▶ **DESCRIPTION OF THE TASK**
When a line in the material contains the word "也就是说", copy it.

===== RECORDS SHOWN =====

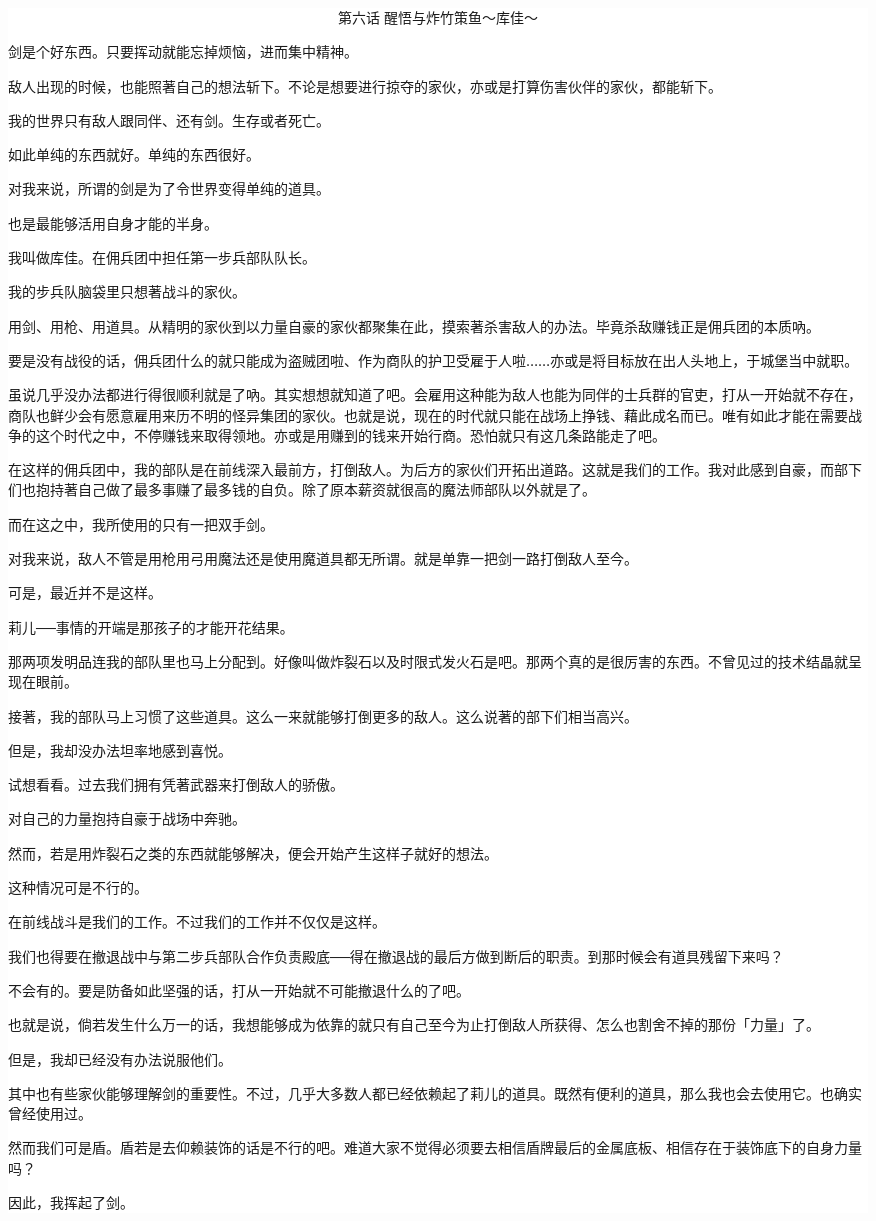 <p align="center">第六话 醒悟与炸竹策鱼～库佳～</p>

剑是个好东西。只要挥动就能忘掉烦恼，进而集中精神。

敌人出现的时候，也能照著自己的想法斩下。不论是想要进行掠夺的家伙，亦或是打算伤害伙伴的家伙，都能斩下。

我的世界只有敌人跟同伴、还有剑。生存或者死亡。

如此单纯的东西就好。单纯的东西很好。

对我来说，所谓的剑是为了令世界变得单纯的道具。

也是最能够活用自身才能的半身。

我叫做库佳。在佣兵团中担任第一步兵部队队长。

我的步兵队脑袋里只想著战斗的家伙。

用剑、用枪、用道具。从精明的家伙到以力量自豪的家伙都聚集在此，摸索著杀害敌人的办法。毕竟杀敌赚钱正是佣兵团的本质吶。

要是没有战役的话，佣兵团什么的就只能成为盗贼团啦、作为商队的护卫受雇于人啦……亦或是将目标放在出人头地上，于城堡当中就职。

虽说几乎没办法都进行得很顺利就是了吶。其实想想就知道了吧。会雇用这种能为敌人也能为同伴的士兵群的官吏，打从一开始就不存在，商队也鲜少会有愿意雇用来历不明的怪异集团的家伙。也就是说，现在的时代就只能在战场上挣钱、藉此成名而已。唯有如此才能在需要战争的这个时代之中，不停赚钱来取得领地。亦或是用赚到的钱来开始行商。恐怕就只有这几条路能走了吧。

在这样的佣兵团中，我的部队是在前线深入最前方，打倒敌人。为后方的家伙们开拓出道路。这就是我们的工作。我对此感到自豪，而部下们也抱持著自己做了最多事赚了最多钱的自负。除了原本薪资就很高的魔法师部队以外就是了。

而在这之中，我所使用的只有一把双手剑。

对我来说，敌人不管是用枪用弓用魔法还是使用魔道具都无所谓。就是单靠一把剑一路打倒敌人至今。

可是，最近并不是这样。

莉儿──事情的开端是那孩子的才能开花结果。

那两项发明品连我的部队里也马上分配到。好像叫做炸裂石以及时限式发火石是吧。那两个真的是很厉害的东西。不曾见过的技术结晶就呈现在眼前。

接著，我的部队马上习惯了这些道具。这么一来就能够打倒更多的敌人。这么说著的部下们相当高兴。

但是，我却没办法坦率地感到喜悦。

试想看看。过去我们拥有凭著武器来打倒敌人的骄傲。

对自己的力量抱持自豪于战场中奔驰。

然而，若是用炸裂石之类的东西就能够解决，便会开始产生这样子就好的想法。

这种情况可是不行的。

在前线战斗是我们的工作。不过我们的工作并不仅仅是这样。

我们也得要在撤退战中与第二步兵部队合作负责殿底──得在撤退战的最后方做到断后的职责。到那时候会有道具残留下来吗？

不会有的。要是防备如此坚强的话，打从一开始就不可能撤退什么的了吧。

也就是说，倘若发生什么万一的话，我想能够成为依靠的就只有自己至今为止打倒敌人所获得、怎么也割舍不掉的那份「力量」了。

但是，我却已经没有办法说服他们。

其中也有些家伙能够理解剑的重要性。不过，几乎大多数人都已经依赖起了莉儿的道具。既然有便利的道具，那么我也会去使用它。也确实曾经使用过。

然而我们可是盾。盾若是去仰赖装饰的话是不行的吧。难道大家不觉得必须要去相信盾牌最后的金属底板、相信存在于装饰底下的自身力量吗？

因此，我挥起了剑。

=====

▶ **ANSWER TO THIS EXERCISE**
虽说几乎没办法都进行得很顺利就是了吶。其实想想就知道了吧。会雇用这种能为敌人也能为同伴的士兵群的官吏，打从一开始就不存在，商队也鲜少会有愿意雇用来历不明的怪异集团的家伙。也就是说，现在的时代就只能在战场上挣钱、藉此成名而已。唯有如此才能在需要战争的这个时代之中，不停赚钱来取得领地。亦或是用赚到的钱来开始行商。恐怕就只有这几条路能走了吧。
也就是说，倘若发生什么万一的话，我想能够成为依靠的就只有自己至今为止打倒敌人所获得、怎么也割舍不掉的那份「力量」了。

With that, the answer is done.